Problem requirements:
The entries below contain a line with "thumb mcp: (83, 132)" and a line with "thumb cmc: (91, 153)". Quote exactly those two lines and all lines between them.

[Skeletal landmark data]
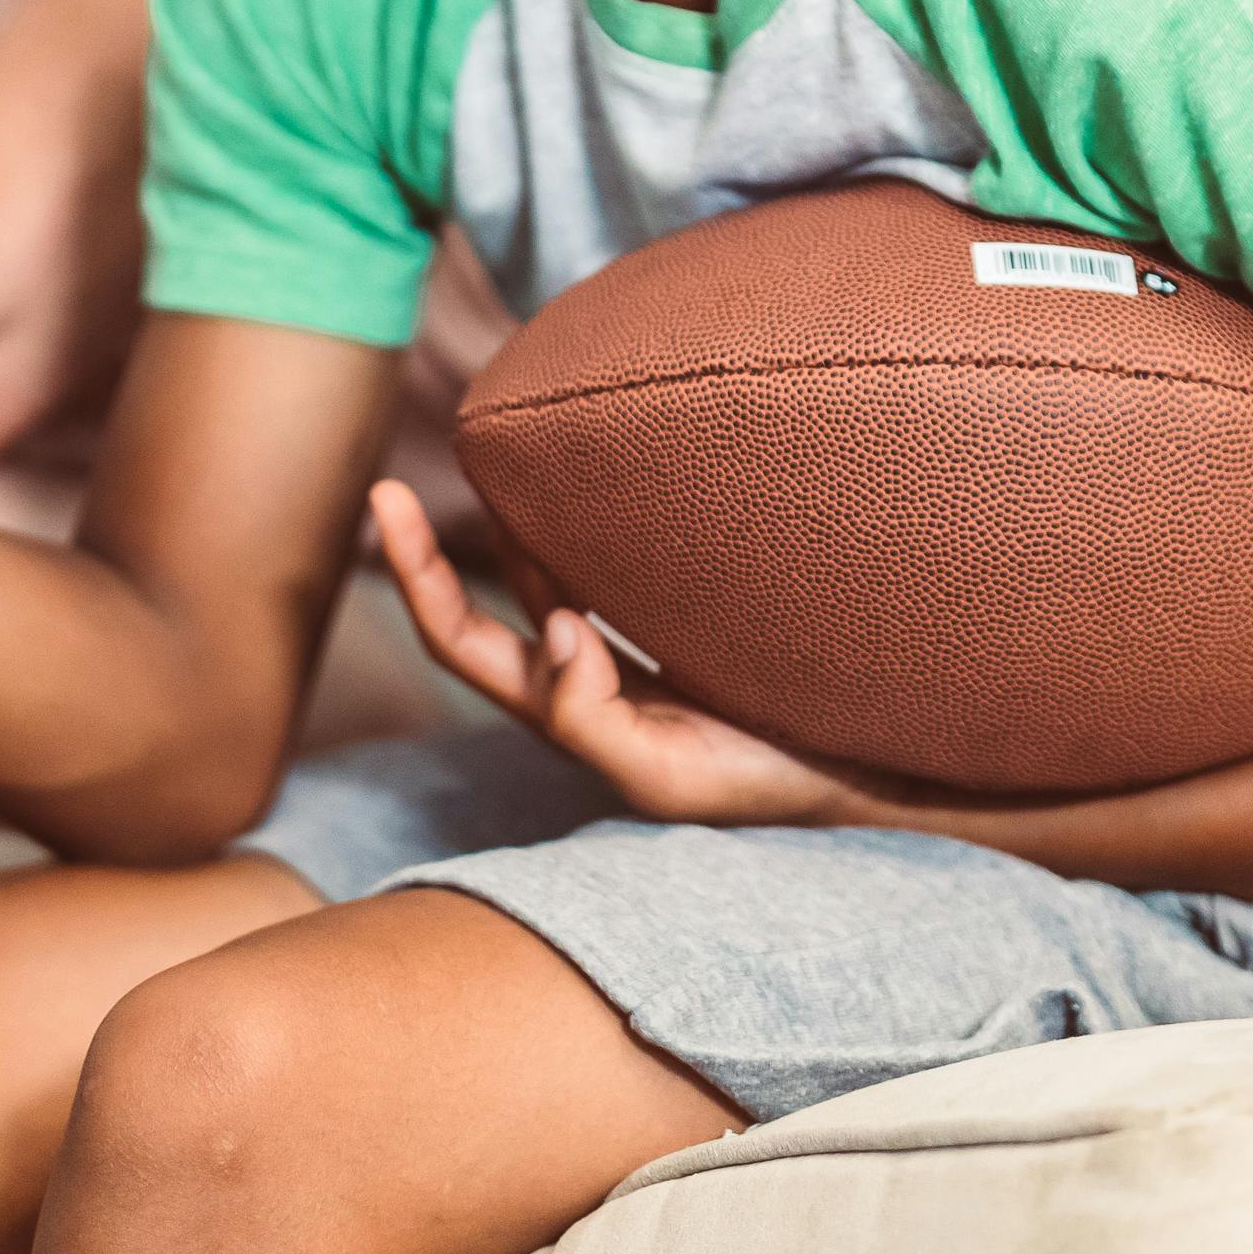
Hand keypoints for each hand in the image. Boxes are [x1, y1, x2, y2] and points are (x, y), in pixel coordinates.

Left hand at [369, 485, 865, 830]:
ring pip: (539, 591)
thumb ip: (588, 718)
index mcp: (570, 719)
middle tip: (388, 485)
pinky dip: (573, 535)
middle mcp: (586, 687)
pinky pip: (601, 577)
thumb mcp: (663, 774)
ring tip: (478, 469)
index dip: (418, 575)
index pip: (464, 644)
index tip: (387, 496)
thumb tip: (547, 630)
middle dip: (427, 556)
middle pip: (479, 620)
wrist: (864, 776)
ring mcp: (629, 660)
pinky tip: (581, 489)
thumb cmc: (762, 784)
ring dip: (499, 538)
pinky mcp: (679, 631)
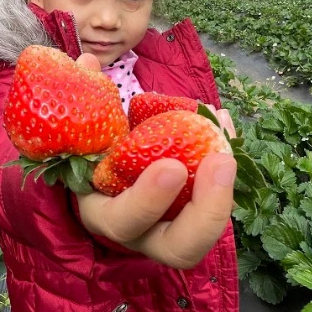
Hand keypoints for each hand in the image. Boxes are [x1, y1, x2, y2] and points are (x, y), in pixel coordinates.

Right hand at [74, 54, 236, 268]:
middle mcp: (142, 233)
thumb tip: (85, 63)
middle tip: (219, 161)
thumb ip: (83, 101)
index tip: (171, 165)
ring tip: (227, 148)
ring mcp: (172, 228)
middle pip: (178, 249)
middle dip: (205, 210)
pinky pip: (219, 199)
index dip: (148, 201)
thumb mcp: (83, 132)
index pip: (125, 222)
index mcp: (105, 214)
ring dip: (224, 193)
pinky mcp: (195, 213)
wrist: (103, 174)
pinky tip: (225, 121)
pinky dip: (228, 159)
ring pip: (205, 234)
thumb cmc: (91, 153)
==
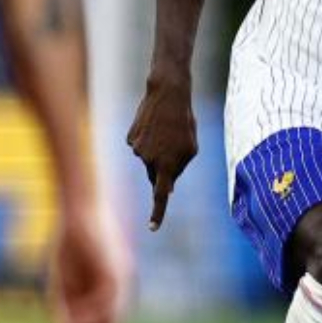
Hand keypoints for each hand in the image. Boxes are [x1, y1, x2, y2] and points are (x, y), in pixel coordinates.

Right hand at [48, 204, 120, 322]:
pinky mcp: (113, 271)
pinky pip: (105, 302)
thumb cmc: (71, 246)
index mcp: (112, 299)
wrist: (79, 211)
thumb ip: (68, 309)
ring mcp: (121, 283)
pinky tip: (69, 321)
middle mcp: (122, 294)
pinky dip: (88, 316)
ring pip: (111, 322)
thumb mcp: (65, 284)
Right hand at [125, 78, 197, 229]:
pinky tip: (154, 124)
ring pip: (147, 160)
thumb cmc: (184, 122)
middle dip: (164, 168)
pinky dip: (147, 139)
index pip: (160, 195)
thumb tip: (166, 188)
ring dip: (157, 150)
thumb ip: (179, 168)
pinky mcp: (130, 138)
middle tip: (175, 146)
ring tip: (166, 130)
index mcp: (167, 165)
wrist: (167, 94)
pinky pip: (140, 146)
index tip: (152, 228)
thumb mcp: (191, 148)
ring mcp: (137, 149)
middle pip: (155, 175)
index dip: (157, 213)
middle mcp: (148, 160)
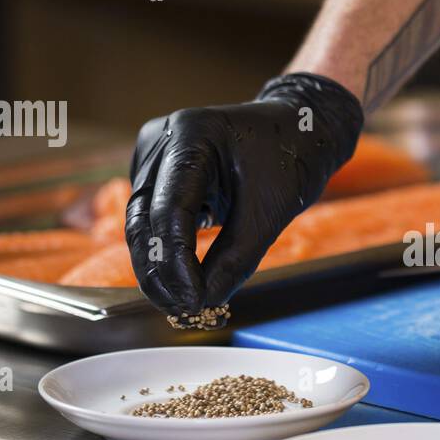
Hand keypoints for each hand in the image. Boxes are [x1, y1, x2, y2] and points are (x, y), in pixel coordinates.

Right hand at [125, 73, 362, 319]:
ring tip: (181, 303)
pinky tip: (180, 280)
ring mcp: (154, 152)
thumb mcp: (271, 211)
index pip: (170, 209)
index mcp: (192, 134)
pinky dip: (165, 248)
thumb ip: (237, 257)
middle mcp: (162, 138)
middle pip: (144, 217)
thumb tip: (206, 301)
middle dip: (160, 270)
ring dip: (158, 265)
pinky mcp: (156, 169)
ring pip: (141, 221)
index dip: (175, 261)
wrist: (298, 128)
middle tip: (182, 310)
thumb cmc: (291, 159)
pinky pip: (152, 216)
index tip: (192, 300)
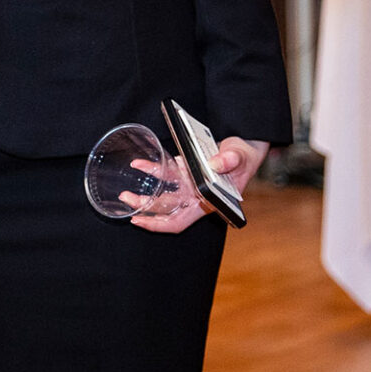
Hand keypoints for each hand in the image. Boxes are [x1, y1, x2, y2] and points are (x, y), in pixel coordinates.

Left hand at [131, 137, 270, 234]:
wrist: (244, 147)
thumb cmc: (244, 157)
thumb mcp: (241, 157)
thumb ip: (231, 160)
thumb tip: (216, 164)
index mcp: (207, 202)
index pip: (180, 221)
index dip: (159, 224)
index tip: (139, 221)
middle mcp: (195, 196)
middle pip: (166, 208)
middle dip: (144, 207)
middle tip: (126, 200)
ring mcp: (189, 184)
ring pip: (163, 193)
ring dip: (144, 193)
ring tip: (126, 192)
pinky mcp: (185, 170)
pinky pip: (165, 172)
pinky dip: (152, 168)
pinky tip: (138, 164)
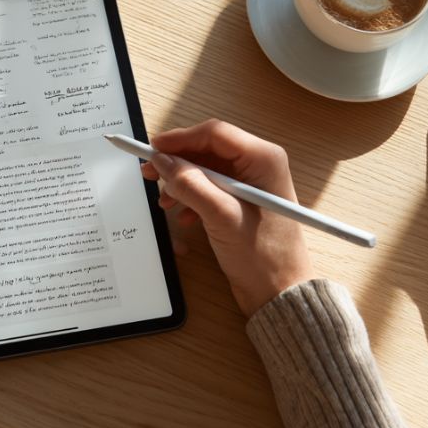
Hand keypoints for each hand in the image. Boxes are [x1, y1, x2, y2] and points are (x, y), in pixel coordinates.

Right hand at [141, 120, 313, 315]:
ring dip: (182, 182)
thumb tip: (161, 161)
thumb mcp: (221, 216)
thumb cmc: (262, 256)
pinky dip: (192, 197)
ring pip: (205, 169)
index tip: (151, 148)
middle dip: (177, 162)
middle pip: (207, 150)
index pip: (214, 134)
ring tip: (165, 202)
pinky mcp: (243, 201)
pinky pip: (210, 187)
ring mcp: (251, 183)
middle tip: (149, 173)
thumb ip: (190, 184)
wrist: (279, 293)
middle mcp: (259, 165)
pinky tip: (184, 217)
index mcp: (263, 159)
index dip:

Written response:
thumb mcp: (83, 132)
index pip: (125, 222)
index mcp: (105, 214)
ring dip: (224, 193)
pinky mcp: (195, 213)
wrist: (103, 174)
pinky tip: (225, 121)
pinky dip: (228, 159)
ring pip: (205, 234)
thumb cmc: (91, 153)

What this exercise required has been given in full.